Attività da svolgere.
1/ Indica se ciascuna affermazione concorda con l'estratto che segue, rispondendo sì o no e riportando tra virgolette le parole decisive dell'estratto. (a) La versione cinematografica della commedia è stata compiuta da Camillo Bruto Bonzi. (b) Gli ambienti interni ed esterni del film sono stati presentati da Massimo Terzano. (c) Secondo la prima recensione citata, la tecnica fotografica è migliorata anche nelle truccature.
2/ Stampa, senza alcuna modifica, il passo dell'estratto da "La tecnica fotografica, al" a "n. 19, 23.9.1928).".
:: Estratto selezionato
La tecnica fotografica, al pari della scenografia, risulta sensibilmente migliorata, eccezione fatta per le truccature: ottima la disposizione delle luci, buone tutte ed ottime alcune delle inquadrature» (“Cinematografo”, a. II, n. 19, 23.9.1928).
 
«Adriano Giovannetti, il valoroso  direttore della bella rivista “Cinemondo” e fervidissimo studioso ed assertore dell’Arte Muta, scrive ne “Il Giornale di Genova”: [...] dobbiamo soffermarci sulla versione cinematografica della commedia Se i no xe mati no li volemo, compiuta da Camillo Bruto Bonzi, scrittore  favorevolmente noto per alcuni suoi  “soggetti” e per una più che decennale, valida collaborazione alla stampa tecnica. Versione intelligente, chiara e logica nel suo sviluppo, colorita, sempre aderente all’originale, spesso sviscerandone con sottile comprensione e con efficacia singolare i toni più umani e i concetti più nobili e più significativi. La difficoltà maggiore della versione consisteva nel trasformare l’opera teatrale  in opera cinematografica, senza che questa tradisse la sua origine da quella. A me pare che il Bonzi l’abbia superata in modo encomiabile. Mario Almirante è stato l’inscenatore del film. I caratteri facilmente rilevabili del suo metodo direttivo sono: lo scrupolo di costruire il “quadro” politamente e dimostrare fedeltà assoluta al pensiero dell’autore della vicenda; vigile cura nell’orientare l’espressione tecnica allo sviluppo da essa raggiunto nei modelli cinegrafici di più recente figura; controllo severo perchè i personaggi agiscano costantemente nell’ambito del temperanza. [...] Gli ambienti ”interni” ed “esterni”, presentatici dal pittore Giulio Boetto, sono originali, coerentissimi al lavoro. Il Boetto è stato un collaboratore prezioso del direttore. Segnaliamo questo autentico artista a chi asserisce che in Italia facciano difetto moderni scenografi cinematografici. [...] Nell’elenco degli artefici di un film una errata consuetudine vuole che si nomini da ultimo l’operatore di presa. Io stesso sarei incorso nello stesso errore, dunque, poiché non ho ancora citato Massimo Terzano. Faccio ammenda, affermando che il Terzano ha impresso nella fotografia de La compagnia dei matti la marca risplendente della sua perizia, marca che non ha nulla da invidiare a quella dei suoi colleghi stranieri» (“Al Cinemà”, a. VII,  n. 46, 11.11.1928).
::::
:: Record del dataset
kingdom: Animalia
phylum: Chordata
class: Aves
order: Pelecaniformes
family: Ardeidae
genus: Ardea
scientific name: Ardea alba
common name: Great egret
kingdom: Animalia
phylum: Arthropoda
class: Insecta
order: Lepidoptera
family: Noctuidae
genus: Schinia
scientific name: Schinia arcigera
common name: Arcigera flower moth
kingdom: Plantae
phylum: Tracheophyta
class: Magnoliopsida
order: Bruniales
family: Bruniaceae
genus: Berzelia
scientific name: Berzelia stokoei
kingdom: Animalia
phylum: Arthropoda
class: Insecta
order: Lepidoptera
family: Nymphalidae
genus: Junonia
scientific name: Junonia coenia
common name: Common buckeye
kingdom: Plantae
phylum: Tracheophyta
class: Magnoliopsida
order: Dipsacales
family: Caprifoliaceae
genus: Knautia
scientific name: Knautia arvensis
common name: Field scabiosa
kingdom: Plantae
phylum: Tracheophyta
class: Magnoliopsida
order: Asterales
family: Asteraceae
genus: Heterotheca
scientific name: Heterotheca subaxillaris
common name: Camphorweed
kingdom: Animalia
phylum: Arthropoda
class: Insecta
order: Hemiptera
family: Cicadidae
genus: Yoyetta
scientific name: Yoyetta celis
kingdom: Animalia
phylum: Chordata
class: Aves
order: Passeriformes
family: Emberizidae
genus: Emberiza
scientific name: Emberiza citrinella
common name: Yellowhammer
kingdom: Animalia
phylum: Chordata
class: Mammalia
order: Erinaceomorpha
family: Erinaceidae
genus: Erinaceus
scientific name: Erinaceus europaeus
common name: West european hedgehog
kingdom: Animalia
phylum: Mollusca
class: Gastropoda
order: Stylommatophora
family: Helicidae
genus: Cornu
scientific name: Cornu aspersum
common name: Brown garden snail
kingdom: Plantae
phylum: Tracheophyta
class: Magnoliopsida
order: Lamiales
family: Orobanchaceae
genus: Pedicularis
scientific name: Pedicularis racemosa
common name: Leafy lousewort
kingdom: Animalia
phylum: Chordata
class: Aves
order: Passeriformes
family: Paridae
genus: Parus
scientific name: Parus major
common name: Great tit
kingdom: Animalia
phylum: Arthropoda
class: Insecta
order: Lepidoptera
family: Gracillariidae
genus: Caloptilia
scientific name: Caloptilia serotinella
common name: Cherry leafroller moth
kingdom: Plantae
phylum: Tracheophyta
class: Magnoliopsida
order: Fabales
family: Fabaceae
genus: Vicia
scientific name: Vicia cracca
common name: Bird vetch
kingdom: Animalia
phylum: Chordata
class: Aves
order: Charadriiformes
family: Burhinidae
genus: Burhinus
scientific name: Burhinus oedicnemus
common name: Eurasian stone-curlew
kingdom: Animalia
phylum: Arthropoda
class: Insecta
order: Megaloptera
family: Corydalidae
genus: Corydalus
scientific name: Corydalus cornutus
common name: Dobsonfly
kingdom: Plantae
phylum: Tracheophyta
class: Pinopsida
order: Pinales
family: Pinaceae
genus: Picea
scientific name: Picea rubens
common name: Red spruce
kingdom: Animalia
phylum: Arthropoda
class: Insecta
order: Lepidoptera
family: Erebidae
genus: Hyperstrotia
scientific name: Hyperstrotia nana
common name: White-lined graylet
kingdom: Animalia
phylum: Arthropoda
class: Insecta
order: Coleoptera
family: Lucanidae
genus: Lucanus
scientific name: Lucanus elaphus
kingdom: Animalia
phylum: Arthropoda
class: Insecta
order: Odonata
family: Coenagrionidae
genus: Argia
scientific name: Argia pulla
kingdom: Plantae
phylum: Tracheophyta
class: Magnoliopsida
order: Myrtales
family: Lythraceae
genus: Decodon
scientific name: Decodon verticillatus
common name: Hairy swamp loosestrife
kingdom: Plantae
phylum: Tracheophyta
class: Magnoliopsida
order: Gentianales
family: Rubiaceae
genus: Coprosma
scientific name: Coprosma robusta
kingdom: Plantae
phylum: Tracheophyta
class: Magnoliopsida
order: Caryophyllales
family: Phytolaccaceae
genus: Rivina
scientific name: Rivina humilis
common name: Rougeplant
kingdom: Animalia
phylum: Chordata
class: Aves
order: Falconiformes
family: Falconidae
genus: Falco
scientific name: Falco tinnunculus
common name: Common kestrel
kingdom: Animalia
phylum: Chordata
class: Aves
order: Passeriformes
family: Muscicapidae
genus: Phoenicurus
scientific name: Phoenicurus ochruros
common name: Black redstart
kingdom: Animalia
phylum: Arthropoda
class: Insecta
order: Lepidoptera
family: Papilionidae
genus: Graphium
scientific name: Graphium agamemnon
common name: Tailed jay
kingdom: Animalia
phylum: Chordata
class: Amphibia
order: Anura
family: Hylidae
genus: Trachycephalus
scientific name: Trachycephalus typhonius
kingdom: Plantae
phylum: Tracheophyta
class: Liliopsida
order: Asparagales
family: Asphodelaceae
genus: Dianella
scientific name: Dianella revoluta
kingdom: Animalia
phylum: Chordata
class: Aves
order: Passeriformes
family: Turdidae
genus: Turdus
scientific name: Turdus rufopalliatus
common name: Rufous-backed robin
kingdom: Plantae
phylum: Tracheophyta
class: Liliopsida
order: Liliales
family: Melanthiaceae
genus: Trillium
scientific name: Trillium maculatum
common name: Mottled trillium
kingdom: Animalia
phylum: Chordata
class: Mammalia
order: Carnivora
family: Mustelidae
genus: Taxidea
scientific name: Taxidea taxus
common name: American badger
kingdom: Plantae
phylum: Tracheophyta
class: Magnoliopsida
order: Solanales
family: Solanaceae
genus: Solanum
::::
Risposte attese.
1/
(a) Sì: «compiuta da Camillo Bruto Bonzi».
(b) No: «presentatici dal pittore Giulio Boetto».
(c) No: «eccezione fatta per le truccature».

2/
La tecnica fotografica, al pari della scenografia, risulta sensibilmente migliorata, eccezione fatta per le truccature: ottima la disposizione delle luci, buone tutte ed ottime alcune delle inquadrature» (“Cinematografo”, a. II, n. 19, 23.9.1928).